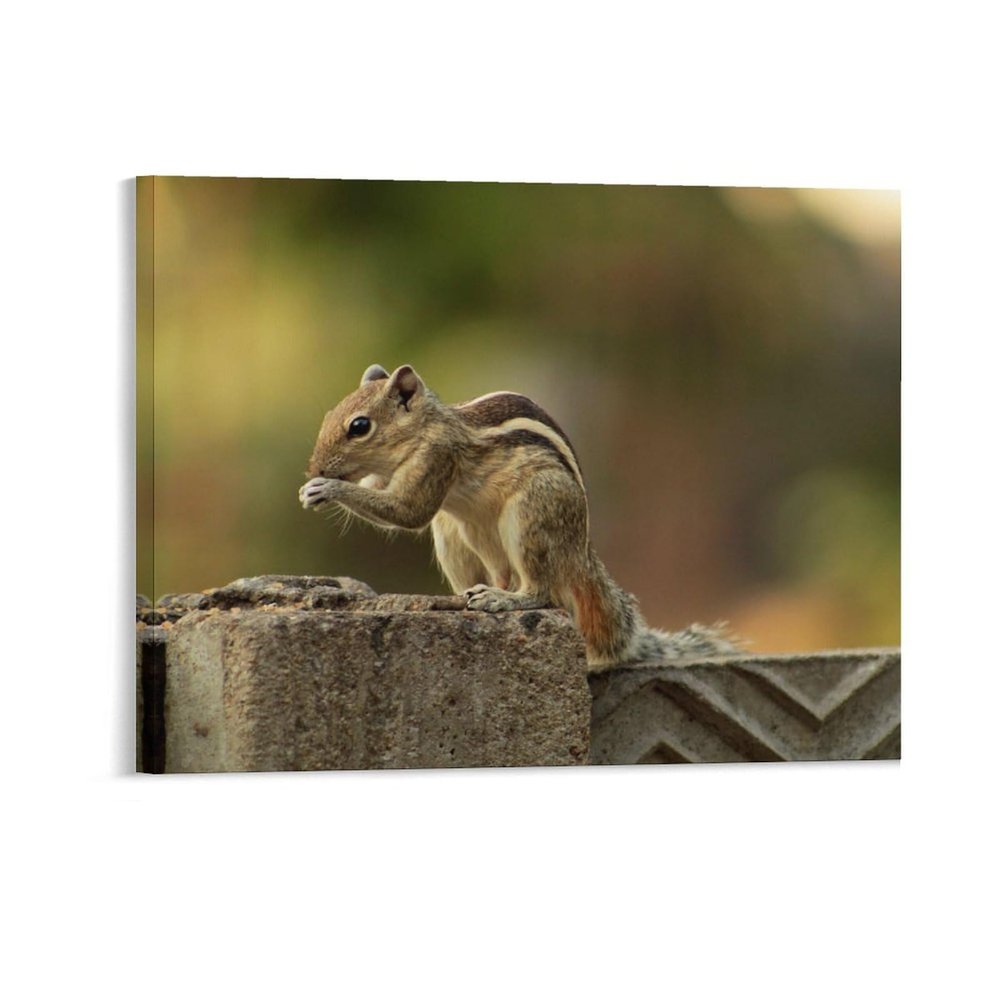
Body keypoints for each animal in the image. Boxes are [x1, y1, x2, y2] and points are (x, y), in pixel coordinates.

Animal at [298, 363, 741, 670]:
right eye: (328, 416)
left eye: (359, 426)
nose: (313, 468)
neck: (424, 428)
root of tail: (581, 554)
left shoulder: (437, 456)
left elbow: (409, 511)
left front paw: (326, 489)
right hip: (458, 537)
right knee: (498, 574)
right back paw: (472, 596)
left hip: (531, 515)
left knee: (541, 593)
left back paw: (505, 600)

┄┄┄┄┄┄┄┄┄┄┄┄┄┄┄┄┄┄┄┄

> **Work required**:
Reproduce the listing above exactly from the line containing "left elbow: (409, 511)" through its last line, with both of those lines included.

> **Output of the task**:
left elbow: (409, 511)
left front paw: (326, 489)
right hip: (458, 537)
right knee: (498, 574)
right back paw: (472, 596)
left hip: (531, 515)
left knee: (541, 593)
left back paw: (505, 600)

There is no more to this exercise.